I also added an htaccess file to redirect the main url to the advanced search form:

:::text
DirectoryIndex search.php

Reindexing

This was a trick for me. I want the site to reindex throughout the day. Luckily Sphider can be called from the command line with a number of useful parameters. But there’s a catch. Parameters in the command line overwrite the stored parameters in the admin console. That doesn’t matter much for me. I include everything I need in one command.

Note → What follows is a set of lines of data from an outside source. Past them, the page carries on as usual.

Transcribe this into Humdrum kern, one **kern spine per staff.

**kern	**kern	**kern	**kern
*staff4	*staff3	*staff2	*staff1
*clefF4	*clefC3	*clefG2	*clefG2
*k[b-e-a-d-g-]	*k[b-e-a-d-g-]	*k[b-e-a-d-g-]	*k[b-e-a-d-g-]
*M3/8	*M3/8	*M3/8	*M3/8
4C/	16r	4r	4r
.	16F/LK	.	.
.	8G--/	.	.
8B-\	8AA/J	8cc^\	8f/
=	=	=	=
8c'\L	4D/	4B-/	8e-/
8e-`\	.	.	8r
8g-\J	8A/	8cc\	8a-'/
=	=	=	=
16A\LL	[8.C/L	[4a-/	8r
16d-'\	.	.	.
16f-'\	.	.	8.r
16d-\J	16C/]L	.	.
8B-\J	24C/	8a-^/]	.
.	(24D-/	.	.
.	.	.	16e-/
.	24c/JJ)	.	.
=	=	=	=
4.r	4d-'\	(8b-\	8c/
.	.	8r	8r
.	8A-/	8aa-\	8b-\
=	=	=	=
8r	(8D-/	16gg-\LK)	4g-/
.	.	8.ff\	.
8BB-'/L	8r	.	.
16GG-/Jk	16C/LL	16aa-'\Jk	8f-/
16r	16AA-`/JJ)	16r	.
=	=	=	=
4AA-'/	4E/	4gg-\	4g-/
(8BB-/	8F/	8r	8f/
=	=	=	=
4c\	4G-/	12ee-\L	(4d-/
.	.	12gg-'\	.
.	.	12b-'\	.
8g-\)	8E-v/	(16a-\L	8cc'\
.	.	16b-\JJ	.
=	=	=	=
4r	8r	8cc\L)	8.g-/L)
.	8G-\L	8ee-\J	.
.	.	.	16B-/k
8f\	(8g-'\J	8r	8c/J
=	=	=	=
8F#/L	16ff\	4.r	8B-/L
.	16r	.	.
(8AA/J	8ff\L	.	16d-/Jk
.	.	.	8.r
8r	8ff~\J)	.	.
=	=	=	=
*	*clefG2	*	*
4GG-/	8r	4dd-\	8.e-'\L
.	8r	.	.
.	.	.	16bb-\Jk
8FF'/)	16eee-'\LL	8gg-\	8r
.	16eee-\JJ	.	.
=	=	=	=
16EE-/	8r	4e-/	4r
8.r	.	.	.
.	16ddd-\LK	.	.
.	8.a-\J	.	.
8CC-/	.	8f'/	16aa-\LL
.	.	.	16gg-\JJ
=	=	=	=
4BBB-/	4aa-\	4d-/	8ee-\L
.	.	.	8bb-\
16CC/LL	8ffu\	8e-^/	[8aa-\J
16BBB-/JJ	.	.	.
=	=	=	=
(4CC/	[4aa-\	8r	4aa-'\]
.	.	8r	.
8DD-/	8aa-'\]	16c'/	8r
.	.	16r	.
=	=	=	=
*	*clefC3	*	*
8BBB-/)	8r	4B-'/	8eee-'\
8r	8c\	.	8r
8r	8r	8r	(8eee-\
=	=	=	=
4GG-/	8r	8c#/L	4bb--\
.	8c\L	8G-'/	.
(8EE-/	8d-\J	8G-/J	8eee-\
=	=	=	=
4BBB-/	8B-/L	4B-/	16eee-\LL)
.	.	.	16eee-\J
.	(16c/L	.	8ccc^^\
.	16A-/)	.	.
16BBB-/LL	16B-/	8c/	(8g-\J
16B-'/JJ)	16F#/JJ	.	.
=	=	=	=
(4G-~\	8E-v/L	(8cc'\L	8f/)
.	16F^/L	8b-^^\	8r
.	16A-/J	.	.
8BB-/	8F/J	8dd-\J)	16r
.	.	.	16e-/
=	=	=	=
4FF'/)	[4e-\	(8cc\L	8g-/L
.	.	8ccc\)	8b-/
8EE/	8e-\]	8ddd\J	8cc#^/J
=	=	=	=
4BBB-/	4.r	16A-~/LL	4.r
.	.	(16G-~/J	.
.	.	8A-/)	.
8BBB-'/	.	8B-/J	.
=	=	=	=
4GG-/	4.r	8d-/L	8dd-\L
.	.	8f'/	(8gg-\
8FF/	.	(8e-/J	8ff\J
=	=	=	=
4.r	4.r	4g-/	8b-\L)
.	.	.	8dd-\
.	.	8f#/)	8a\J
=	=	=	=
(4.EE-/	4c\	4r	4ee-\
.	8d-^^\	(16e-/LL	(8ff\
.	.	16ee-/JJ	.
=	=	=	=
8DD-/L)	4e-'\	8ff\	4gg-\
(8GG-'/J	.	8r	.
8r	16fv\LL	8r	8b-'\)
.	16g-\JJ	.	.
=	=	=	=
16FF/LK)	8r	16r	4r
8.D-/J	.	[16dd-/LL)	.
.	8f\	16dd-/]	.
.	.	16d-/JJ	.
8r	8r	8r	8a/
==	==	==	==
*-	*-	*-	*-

I setup a cron job to run every 5 minutes throughout the day to reindex the site. Indexing is very fast. However, since a Pelican site is regenerated every time a new post is added, Sphider is completely rebuilding the index every time it runs. It still only takes a few seconds.

Here’s the cron line I added:

:::text
*/10 * * * * cd ~/webapps/sphyder/admin && php spider.php -u http://www.macdrifter.com -r -f -n '/uploads/\n/tag/\n/category/\n/author/\nhttp://www.macdrifter.com/tags.html\nwww.macdrifter.com/index'

Notice that I have included the exclusion directories right in the command. I also needed to change directory for some reason. The spider.php command fails every other way I tried from cron. It works from the command line at the shell, but not in cron. I’d love to hear a better solution.

Doing it with Style

The basic Sphider installation is plain. It looks like Google, which is ugly. It’s easy to touch up Sphider. I edited the css file in the /sphider/template/standard directory. I also modified the header.html file in the same location.

Conclusion

Right now, I’m very happy with the new search option. There are no ads, no tracking cookies and most important, the results are very accurate. I also like that I have complete control over the presentation layout and styling. Sphider provides access to keyword weighting which will allow me to adjust how top result ranking is determined. I haven’t needed to adjust it yet. I still have a couple more tweaks to apply but it looks consistent. The entire process from beginning to end required about an hour of my time and that includes tweaking CSS.